I'm perhaps more of an addict than most. I love writing, of course, and books, naturally, but more than that – I’ll literally read any words that pass before my eyes. Even this week, stuck in my house with little stimulation, I’ve ended up reading, over and over, the back of the salt packet. I adore the spoken word, too: I enjoy debating ideas, discussing books (words about words, my ideal pastime) or the to-and-fro of an easy chat with a friend.
However, it’s starting to occur to me that my – and the world’s – reliance on words may not always be a good thing. My partner is dyslexic, and spends hours constructing emails, fearful of that red-pen memory, the teacher who marks down on messy presentation and poor spelling. Other friends fear social gatherings – whether in real life or, these days, via internet dates – the quick-wittedness with words we’re supposed to display. There’s a tyranny in having to be funny and clever and charming, while not accidentally blurting faux pas we can’t take back.
Not only that, but our addiction to words has created a written and spoken babble that takes over our headspace and means it can be hard to find peace.
Whether we’re listening to a podcast, scrolling through social media posts – or speaking or typing our own words to the world – we’re avoiding the stillness that's essential to inner harmony.
In recent weeks and months, it might seem as if the world has come to a stop. There appears to be a silence that has befallen the planet. And perhaps other sounds have risen to greet your ears. Think of the Buddhist monks who meditate silently up the sides of mountains. I imagine it’s hardly noiseless up there – wind whistling down the ravine, birdcalls, a river rushing nearby. Perhaps, with the lack of ambient noise, you’ve noticed other things too. And those monks’ silence might more accurately be called wordlessness.

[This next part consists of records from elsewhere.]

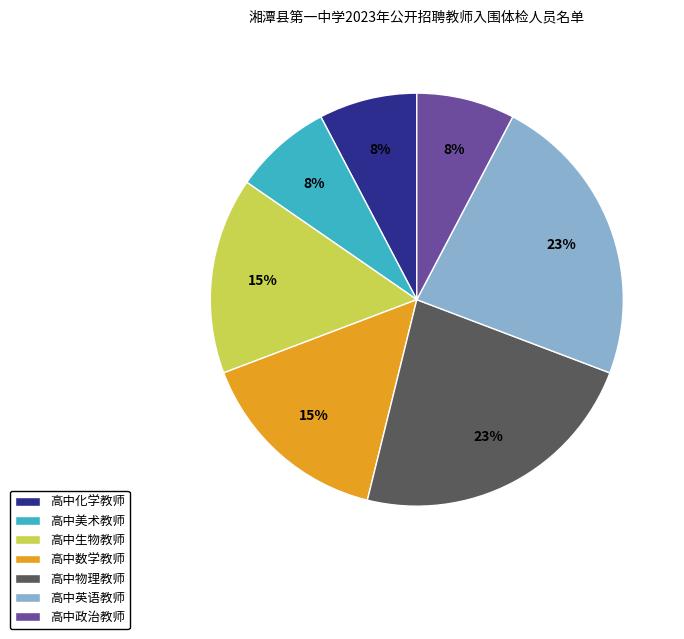

To the nearest percent, what portion does 高中数学教师 represent?

15%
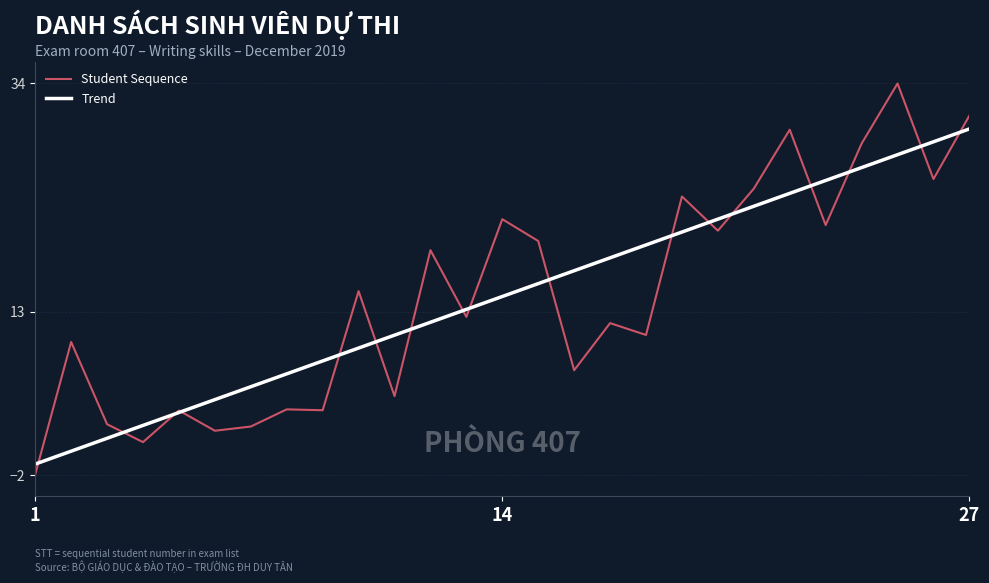

Which series ends up on top after the final intersection of Trend and Student Sequence?

Student Sequence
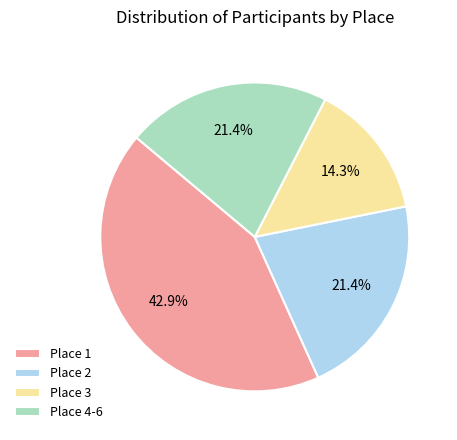

Which category has the biggest portion of the pie?

Place 1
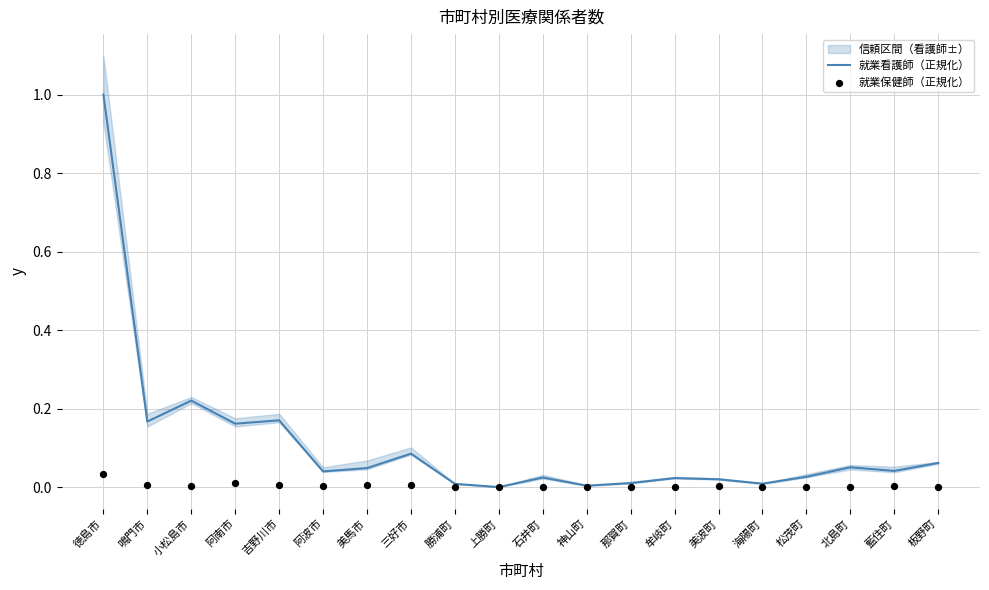

What are all the series names shown in the legend?

就業看護師（正規化）, 就業保健師（正規化）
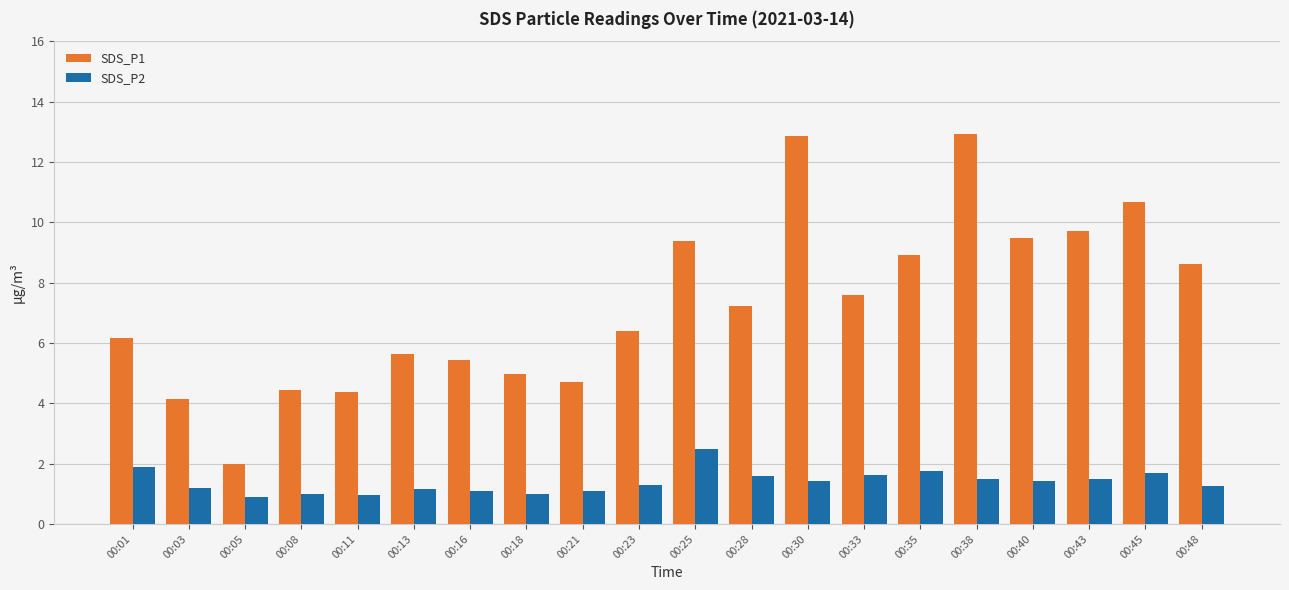

Rank the series by their average value, from lowest to highest.

SDS_P2, SDS_P1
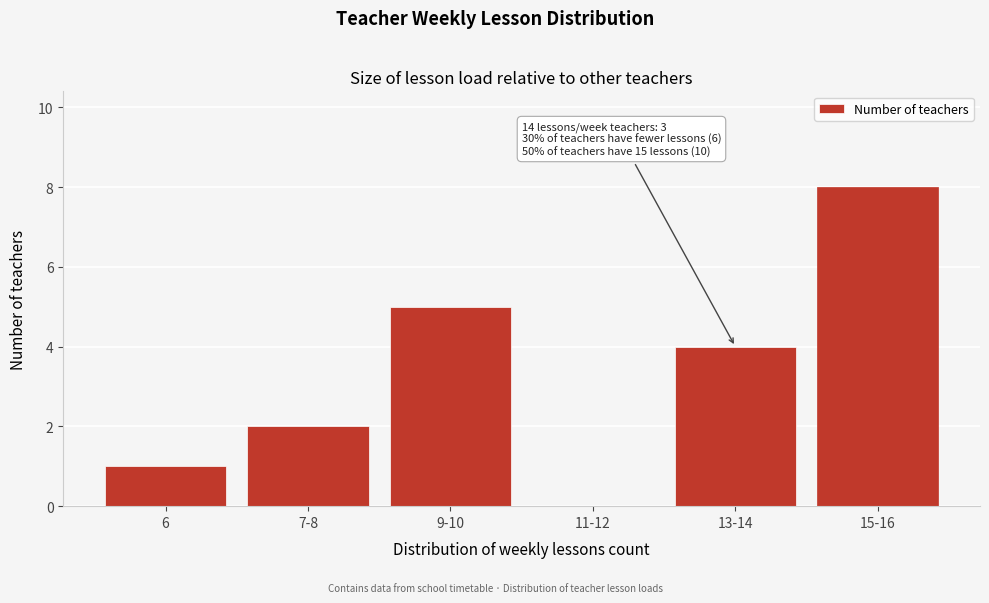

Reading right to left, what are all the values shown in this chart?

15-16=8	13-14=4	11-12=0	9-10=5	7-8=2	6=1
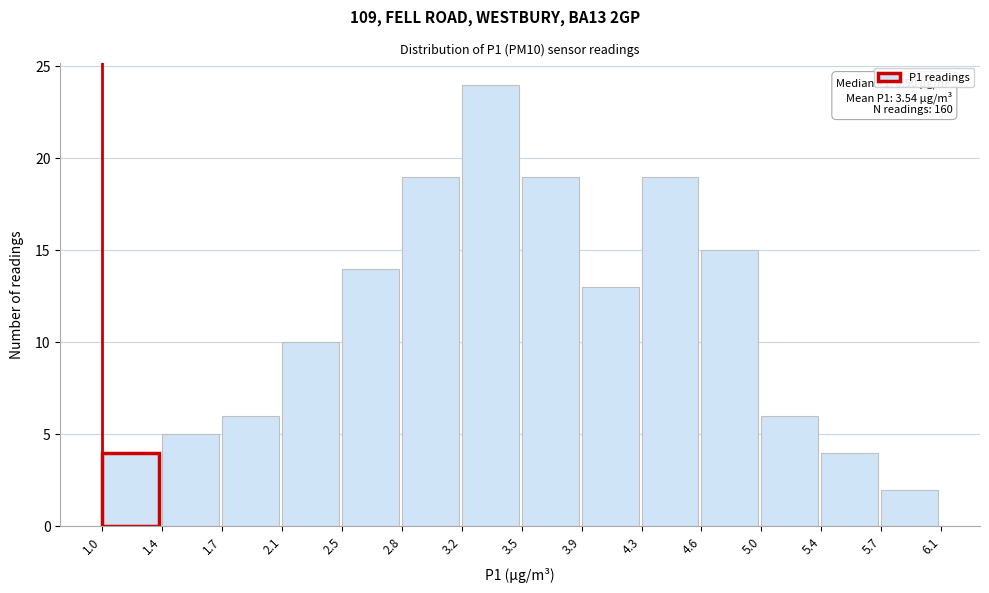

Which range on the x-axis has the tallest bar?

3.2 to 3.5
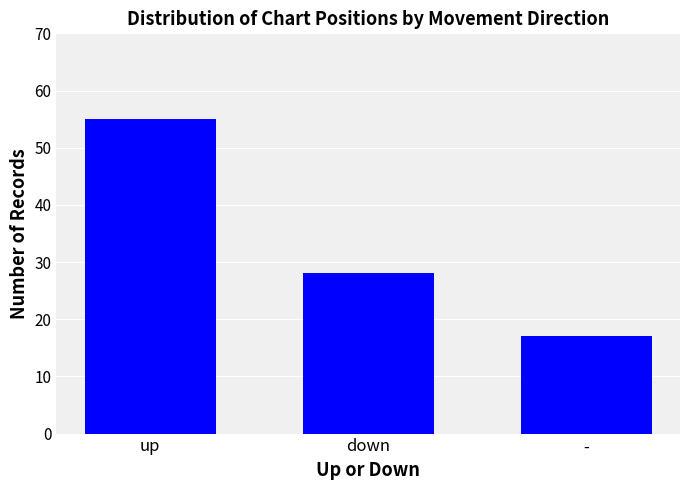

The value at - is 29. True or false?

False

However, the void we’re living through now can lead us to avoid wordlessness through fear. Even though we know in theory that tuning in to a different beat can aid our sense of calm, it’s when the words stop – when we switch off the radio, put down our phone, and sit in silence – that negative thoughts can creep in. I know, because I've been there, and once, there was a time when I’d have done anything to avoid it. A noisy babble holds off the jibber-jabber of challenging emotions, so why wouldn't we fill our lives with words?
Yet we can only hold off the flood for so long. It starts to leak through in the gaps: the inevitable pauses in the babble, the moments of brief wordlessness, the long dark silences of the night (which, increasingly, some people are filling with words).
Allowing wordlessness, dealing with the throughflow of emotions that follows, and managing them with self-compassion and love, is the only way I've found of emerging from the depths. A few years ago I started to allow silence into my everyday life – and now that the world has fallen into a simmering quiet, I’m trying to embrace the opportunity it presents. When I take my daily exercise I leave my phone at home and focus on the sky above. I switch off the radio and the TV news. I relish the stilling of the constant flow.
And, when the world slowly returns to the busyness it had, I shall endeavour to continue my wordlessness. I’ll take walks in the hills, and will avoid those urbanised routes that have become saturated with words I don’t need – from advertising, shopfronts and street signs.
Like many people, I’ve also found myself speaking less these days. It reminds me of when I lost my voice for a week, and how it opened my mind to the possibilities of being wordless. I found myself thinking more openly, because I wasn't adding my spoken words to the babble. So now I’m trying to relish how the gaps between words give me an opportunity to discover stillness within. I recommend you try it too. For wordlessness might be what you need to discover the peace that exists inside.